Discovering truths on your own

My eldest son is in his final year of high school and I went with him when he visited a Buddhist temple as part of an assignment for “Study of Religions”. He chose “the Five Senses” as his topic for the assignment and this alone frightened off the “Aussie” monk who’d been assigned to him; she referred him on to someone “higher”.

It was interesting to note that Buddhists don’t have any creation theory, nor believe in a God—of a western definition. Buddha was an actual person and it is the truths he and his followers discovered that are strictly held in reverence. Anyone can become a Buddhist; we all have the Buddha nature inside us but it is often held down by all of the crap we pad out our daily lives with.

I had a thought about the Christian saying “they will know we are Christians by our love” and concluded that they would mistake a Buddhist for a Christian because they actually strive to live their entire lives properly; not just forty-five minutes on a Sunday.
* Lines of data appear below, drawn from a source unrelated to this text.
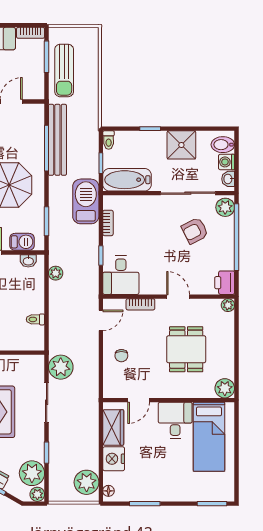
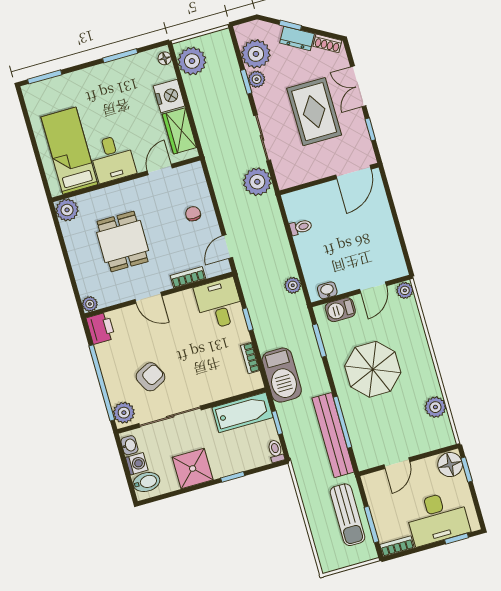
sun lounger: (64, 70) -> (347, 515), turned 180
plant: (37, 494) -> (257, 79), moved

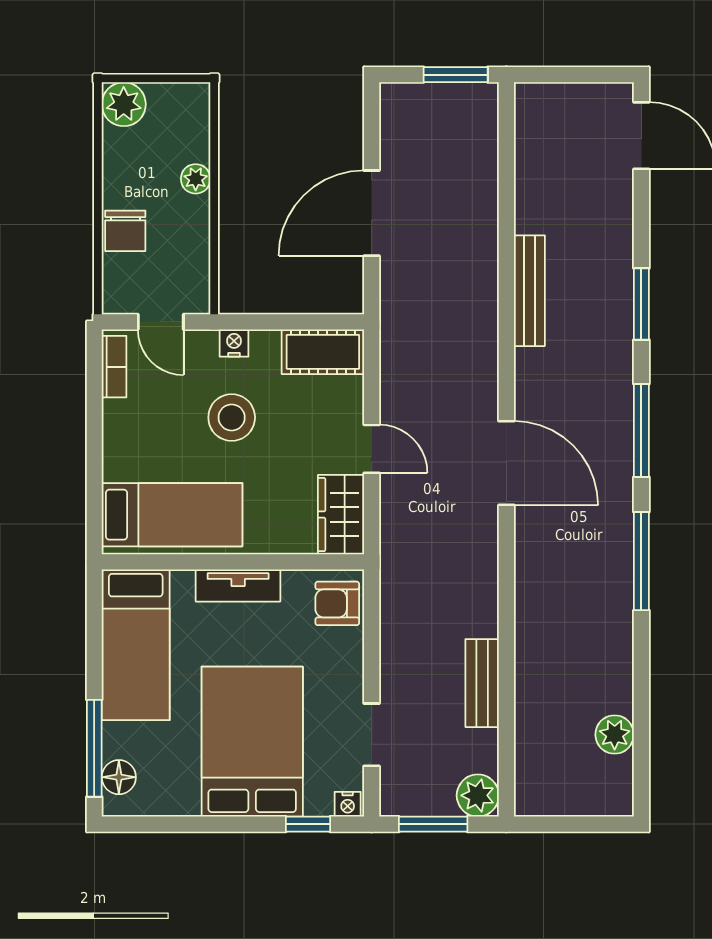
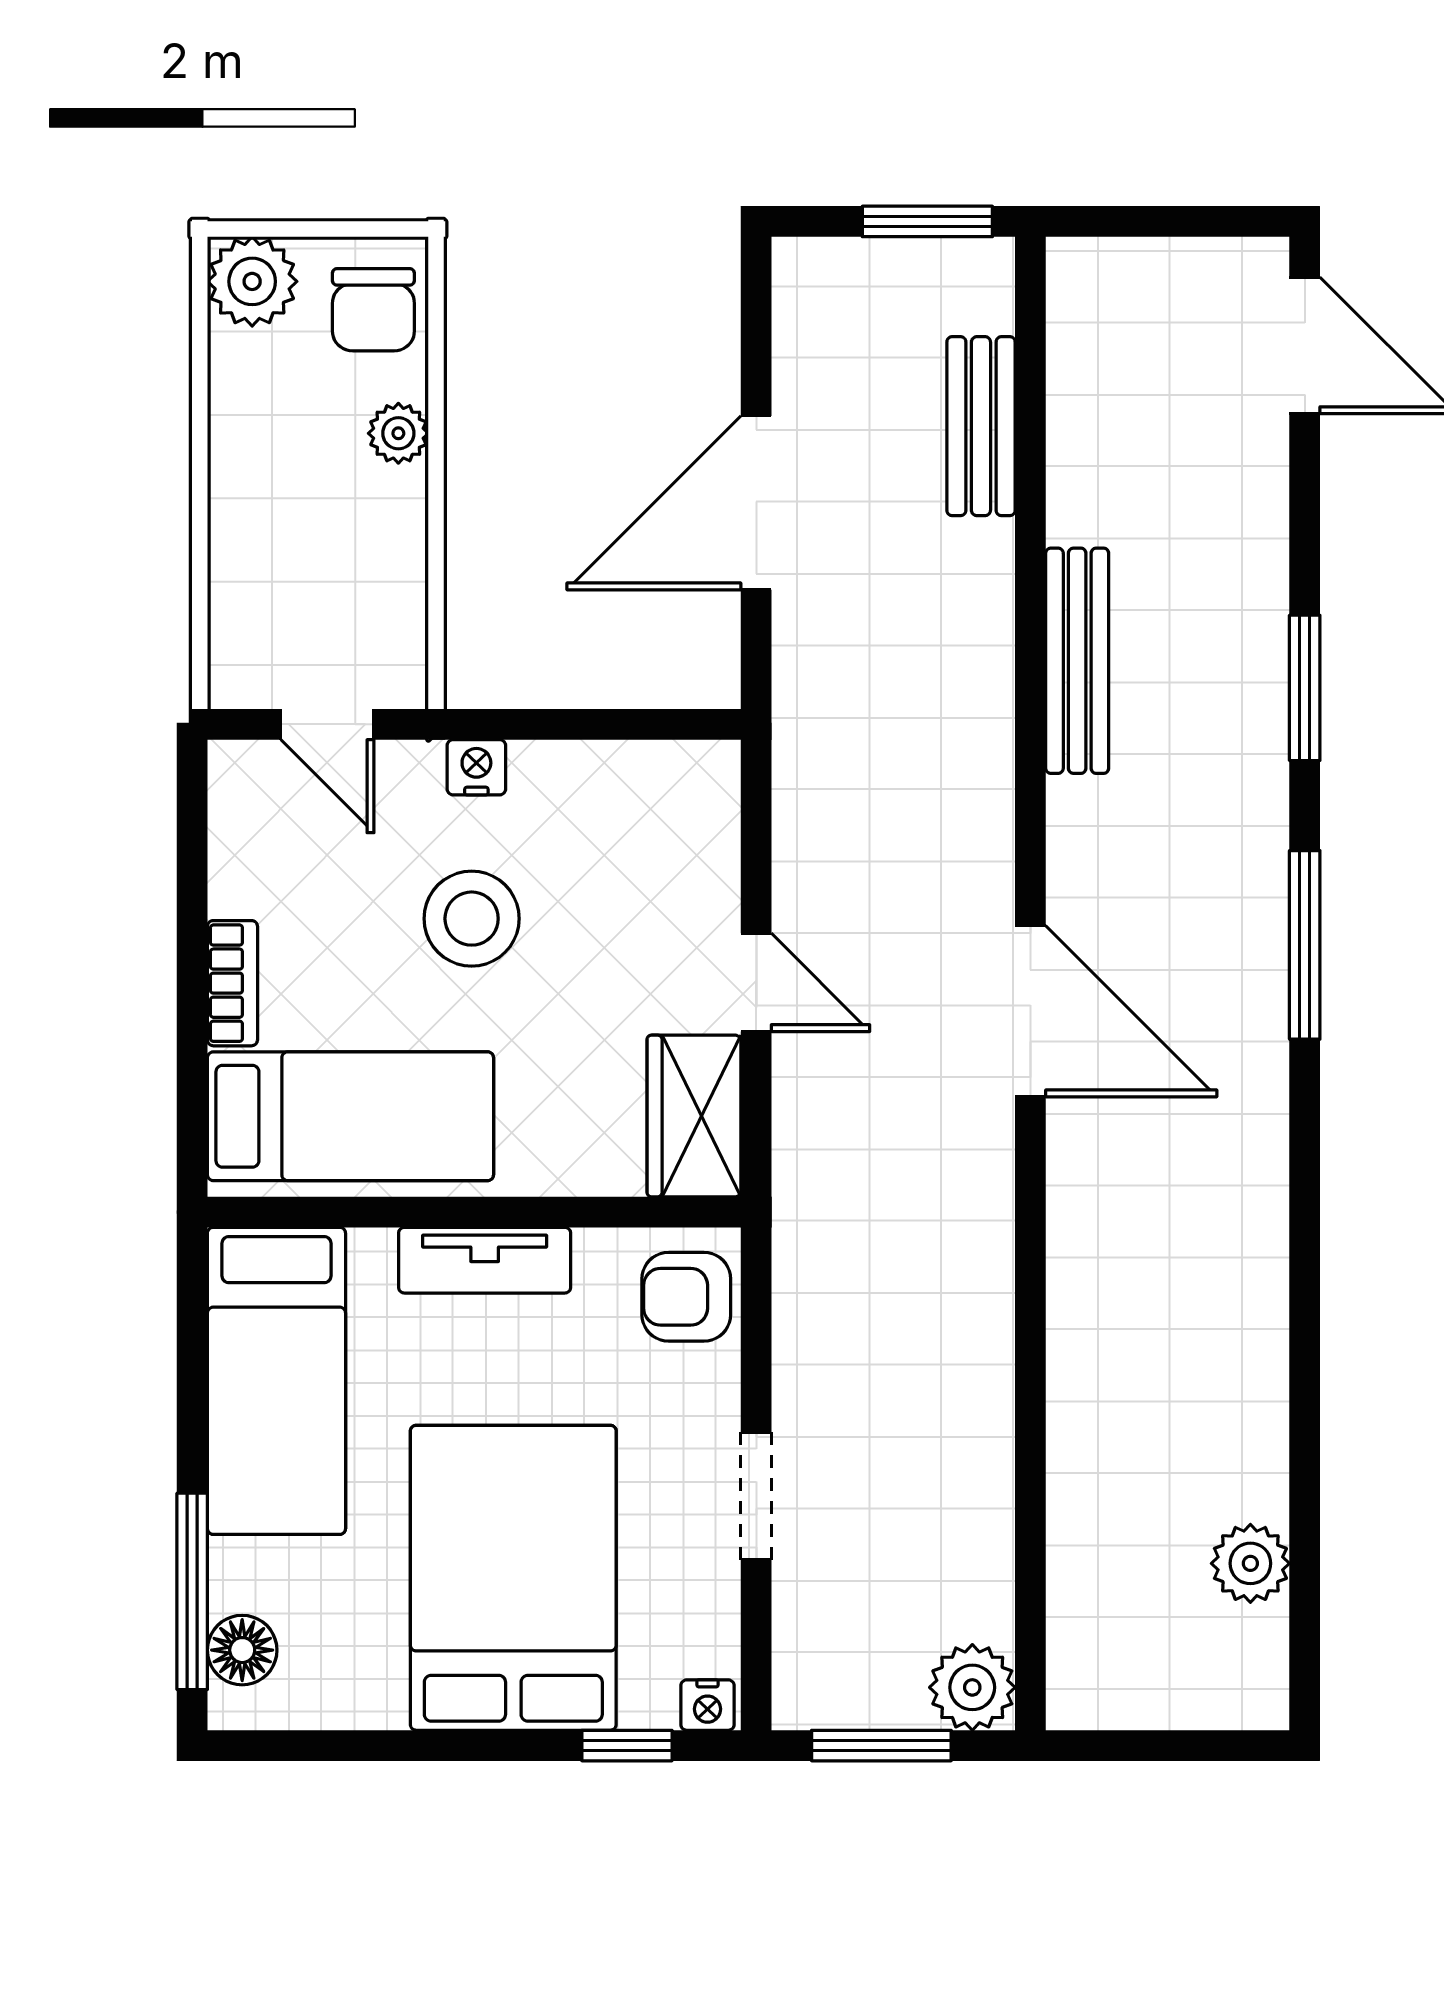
chair: (125, 231) -> (373, 310), moved
cot: (323, 352) -> (657, 785), removed
bookcase: (114, 367) -> (232, 983), moved
window: (641, 561) -> (1305, 1211), removed
bench: (482, 683) -> (981, 426), moved
doorway: (372, 735) -> (756, 1496), moved

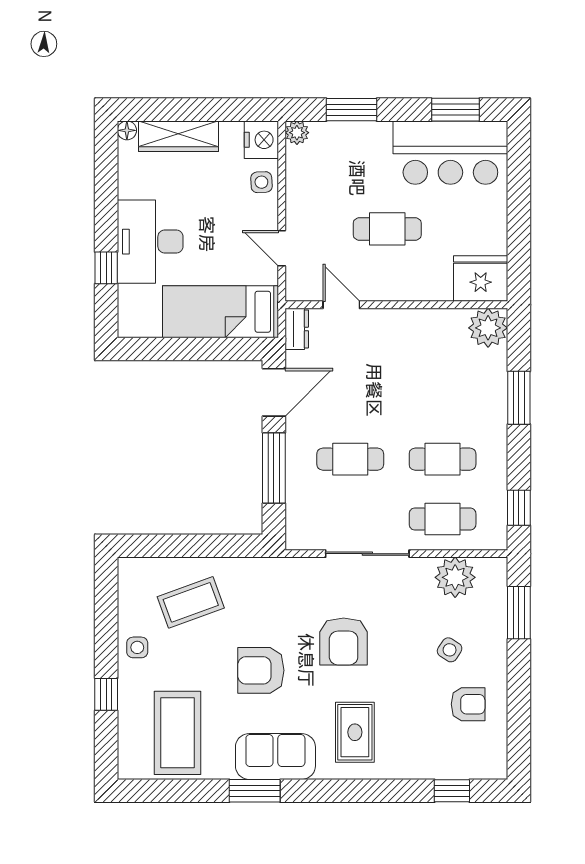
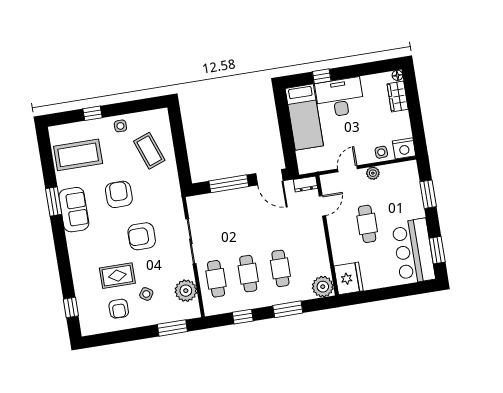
plant: (297, 133) -> (373, 173), moved
wardrobe: (179, 136) -> (398, 96), width x0.67
bed: (221, 312) -> (304, 117), moved, turned 180
cafe table: (350, 459) -> (280, 268), moved
window: (519, 508) -> (243, 317), moved
rug: (355, 732) -> (117, 276), moved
One clear difference to other “religions” is that Buddhists are encouraged to question everything. But these questions are exploratory rather than confrontational. We can only discover truths on our own; they cannot be taught—only learnt (there is a difference).

The small minds of revolutionaries

Revolutionaries see only the end state. Their minds are rarely big enough to see how the people they hope to save cannot reach this place alone. They have to be carried. It’s like a parable my father once told me about how Jesus carried a man through his most difficult times. We have to be the people’s Jesus if we want them to make it safely from where they have been to where we want them to be.

– The reaction from one of my characters when he sees the devastation inflicted upon the Russian people in the 1920’s.